En 1992, Sicaba est devenue le premier distributeur de viande Bio, certifié par Qualité France.
SICABA
La coopérative d’éleveurs Sicaba (Société d’Intérêt Collectif Agricole de Bourbon l’Archambault), en cessation de paiements depuis le 15 janvier, a demandé une mesure de protection du tribunal de commerce de Cusset.
La Sicaba a été placée en redressement judiciaire au mois de février. Cette procédure (qui ne concerne pas l’abattoir de Vichy-Rhue détenu par la société Hassenforder) a figé la dette de 1 million d’euros, essentiellement due aux éleveurs qui n’ont pu être payés.
Créé en 1963, le groupe Sicaba abat et commercialise sous toutes ses formes les bovins, veaux, ovins et porcs de ses 320 adhérents éleveurs. 85 % de Label Rouge et Bio sont produits, à destination essentiellement des boucheries, de la restauration collective et des magasins Bio, dont l’agneau du Bourbonnais IGP-LR et le Bœuf charolais du Bourbonnais IGP-LR.

▶ [Données fournies]:

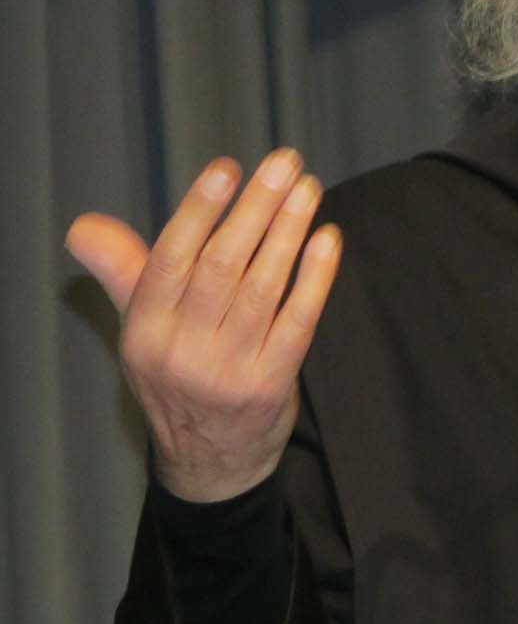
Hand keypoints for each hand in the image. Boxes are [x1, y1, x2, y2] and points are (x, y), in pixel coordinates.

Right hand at [67, 150, 341, 502]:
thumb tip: (84, 227)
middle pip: (222, 267)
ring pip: (262, 289)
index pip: (169, 260)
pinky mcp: (269, 387)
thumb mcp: (142, 330)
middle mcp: (180, 352)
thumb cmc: (179, 373)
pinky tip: (327, 239)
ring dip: (289, 232)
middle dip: (256, 208)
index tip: (226, 168)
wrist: (210, 461)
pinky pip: (297, 322)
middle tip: (285, 162)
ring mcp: (227, 372)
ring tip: (308, 189)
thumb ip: (124, 271)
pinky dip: (315, 278)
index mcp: (143, 331)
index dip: (198, 211)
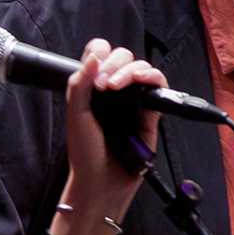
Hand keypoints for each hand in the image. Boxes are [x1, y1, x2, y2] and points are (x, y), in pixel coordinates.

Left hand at [49, 39, 165, 234]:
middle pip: (124, 57)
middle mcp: (115, 92)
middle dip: (115, 63)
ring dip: (132, 69)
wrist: (101, 181)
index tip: (94, 66)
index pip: (100, 56)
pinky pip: (158, 86)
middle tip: (104, 85)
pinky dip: (152, 77)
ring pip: (142, 68)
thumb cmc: (85, 153)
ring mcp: (134, 101)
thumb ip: (79, 83)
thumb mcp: (75, 114)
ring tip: (117, 85)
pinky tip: (140, 81)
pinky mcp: (152, 113)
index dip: (100, 52)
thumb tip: (95, 55)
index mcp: (93, 88)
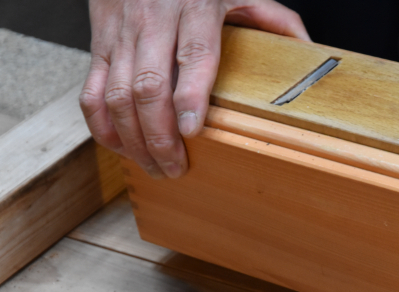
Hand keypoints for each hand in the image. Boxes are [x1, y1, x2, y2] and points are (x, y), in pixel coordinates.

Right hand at [80, 0, 308, 178]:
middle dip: (159, 136)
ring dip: (133, 140)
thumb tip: (307, 52)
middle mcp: (153, 19)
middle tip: (175, 168)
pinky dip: (102, 126)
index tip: (194, 132)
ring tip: (154, 165)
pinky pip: (91, 92)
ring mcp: (121, 33)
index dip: (190, 97)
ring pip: (116, 95)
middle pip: (148, 86)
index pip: (193, 55)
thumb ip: (272, 18)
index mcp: (195, 6)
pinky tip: (122, 145)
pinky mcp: (100, 43)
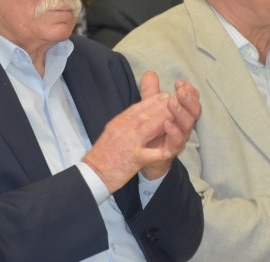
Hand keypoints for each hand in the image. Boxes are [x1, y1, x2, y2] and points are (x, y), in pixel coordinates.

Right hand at [83, 72, 200, 191]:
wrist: (92, 174)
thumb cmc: (104, 154)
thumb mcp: (112, 131)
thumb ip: (126, 120)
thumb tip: (138, 111)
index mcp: (118, 123)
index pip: (138, 108)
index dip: (153, 101)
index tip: (166, 95)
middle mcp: (122, 130)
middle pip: (144, 115)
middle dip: (161, 106)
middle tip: (176, 100)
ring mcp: (127, 144)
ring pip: (145, 129)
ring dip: (161, 121)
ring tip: (175, 116)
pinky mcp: (130, 160)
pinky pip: (144, 155)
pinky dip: (156, 153)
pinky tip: (167, 151)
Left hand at [139, 73, 199, 179]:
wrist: (143, 156)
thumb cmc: (151, 130)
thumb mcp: (150, 108)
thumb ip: (151, 92)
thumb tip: (150, 73)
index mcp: (182, 113)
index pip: (191, 99)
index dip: (189, 90)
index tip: (179, 82)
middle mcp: (184, 124)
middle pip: (194, 110)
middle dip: (189, 99)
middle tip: (180, 90)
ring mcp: (180, 137)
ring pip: (188, 124)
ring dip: (181, 112)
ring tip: (172, 102)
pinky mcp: (172, 150)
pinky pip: (177, 141)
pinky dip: (173, 131)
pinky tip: (166, 123)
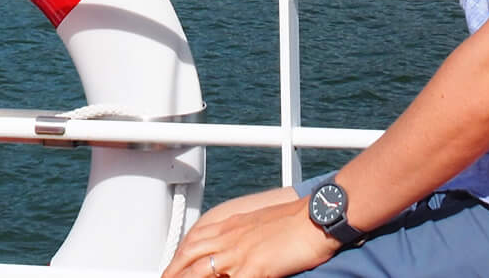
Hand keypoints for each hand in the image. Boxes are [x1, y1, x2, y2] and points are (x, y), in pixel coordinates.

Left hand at [164, 190, 337, 277]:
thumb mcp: (261, 223)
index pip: (195, 239)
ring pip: (201, 271)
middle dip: (174, 271)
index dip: (179, 255)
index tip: (172, 266)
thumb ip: (243, 235)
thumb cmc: (296, 220)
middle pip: (191, 256)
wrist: (316, 216)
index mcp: (232, 225)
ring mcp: (241, 253)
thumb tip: (236, 249)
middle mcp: (231, 237)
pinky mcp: (256, 268)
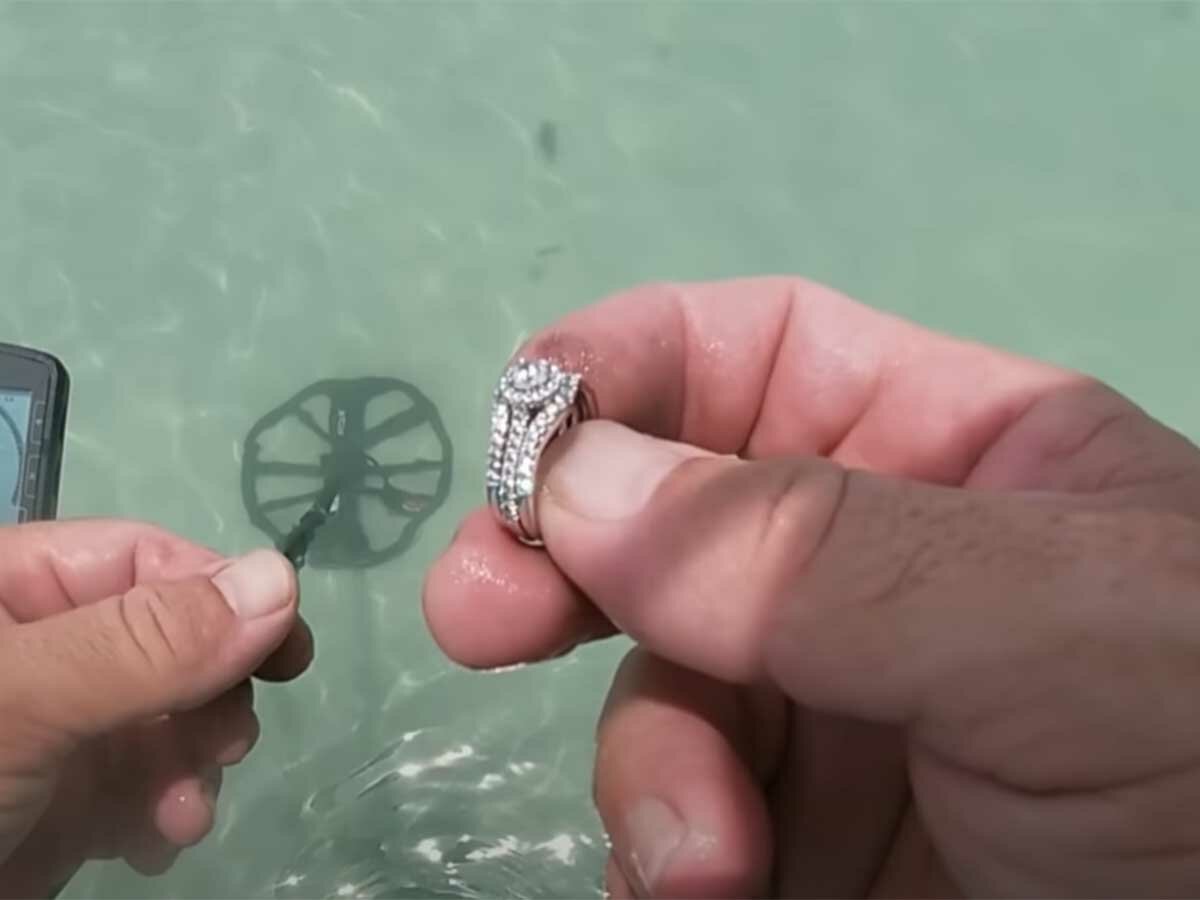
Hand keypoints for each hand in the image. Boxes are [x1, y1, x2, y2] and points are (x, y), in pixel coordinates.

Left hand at [0, 520, 311, 897]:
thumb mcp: (22, 699)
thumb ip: (146, 639)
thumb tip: (281, 578)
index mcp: (10, 589)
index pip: (141, 558)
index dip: (219, 595)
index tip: (285, 648)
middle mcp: (40, 650)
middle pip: (170, 640)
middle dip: (209, 694)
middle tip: (226, 746)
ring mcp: (52, 729)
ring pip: (168, 717)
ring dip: (192, 764)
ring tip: (181, 815)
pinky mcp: (59, 803)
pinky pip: (143, 785)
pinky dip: (165, 812)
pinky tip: (157, 843)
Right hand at [424, 278, 1199, 896]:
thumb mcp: (1056, 627)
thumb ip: (821, 551)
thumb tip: (575, 481)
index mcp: (954, 458)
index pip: (751, 356)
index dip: (625, 366)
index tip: (525, 438)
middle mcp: (874, 572)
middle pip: (665, 518)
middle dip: (559, 556)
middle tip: (475, 612)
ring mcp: (830, 715)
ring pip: (657, 688)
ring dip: (646, 769)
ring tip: (698, 867)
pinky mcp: (799, 848)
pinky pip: (673, 816)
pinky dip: (660, 854)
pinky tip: (701, 897)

▶ [Consigne A]:
Répondez aux questions suivantes d’après le texte sur la Sicaba :
(i) En quelle année le groupe Sicaba a-t-il été créé ?
(ii) À quel tribunal la coopérative a-t-elle demandé une mesure de protection ?
(iii) Combien d’adhérents éleveurs compte le groupe ?
▶ [Consigne B]:
Indiquez s’il vous plaît si chaque affirmation concorde avec le texte sur la Sicaba, en répondant par oui ou non et en citant les mots décisifs du texte.
(i) La procédure de redressement judiciaire concerne l’abattoir de Vichy-Rhue.
(ii) La Sicaba est en cessation de paiements depuis le 15 janvier.
(iii) La dette figée par la procédure s’élève à 1 million d’euros.
▶ [Consigne C]:
Poursuivez le texte sur la Sicaba après sa dernière phrase.

▶ [Réponse A]:
(i) En 1963.
(ii) Au tribunal de commerce de Cusset.
(iii) 320 adhérents éleveurs.

▶ [Réponse B]:
(i) Non : « qui ne concerne pas l’abattoir de Vichy-Rhue détenu par la société Hassenforder »
(ii) Oui : « en cessation de paiements depuis le 15 janvier »
(iii) Oui : « a figé la dette de 1 million d’euros »

▶ [Réponse C]:
De multiples difficultés
Fragilisée par la crise Covid (-40 % d'activité et 100 % de chômage partiel payé par l’entreprise), la Sicaba est aujourd’hui durement impactée par l’augmentation des charges, dont une hausse de 533 000 euros pour sa seule facture d’électricité. En cause également, l’inflation du prix des animaux en entrée d’abattoir (+76 % du prix du porc actuellement) et une baisse de consommation des produits carnés, notamment sur les viandes nobles et le Bio. « Pour le bœuf, nous comptons de moins en moins d’éleveurs et de bêtes, l’agneau n’est plus demandé par les consommateurs et les éleveurs de porcs ont régulé leur offre (-7,7 % d’abattage en Europe), par peur de la hausse des prix des céréales. Avec moins d’animaux disponibles, on ne peut compter sur une baisse de nos prix d’achat. Notre plan de restructuration passe donc pas des économies de charges », explique Thierry Sain-Saëns, directeur de la Sicaba, présidée par Hélène Richard.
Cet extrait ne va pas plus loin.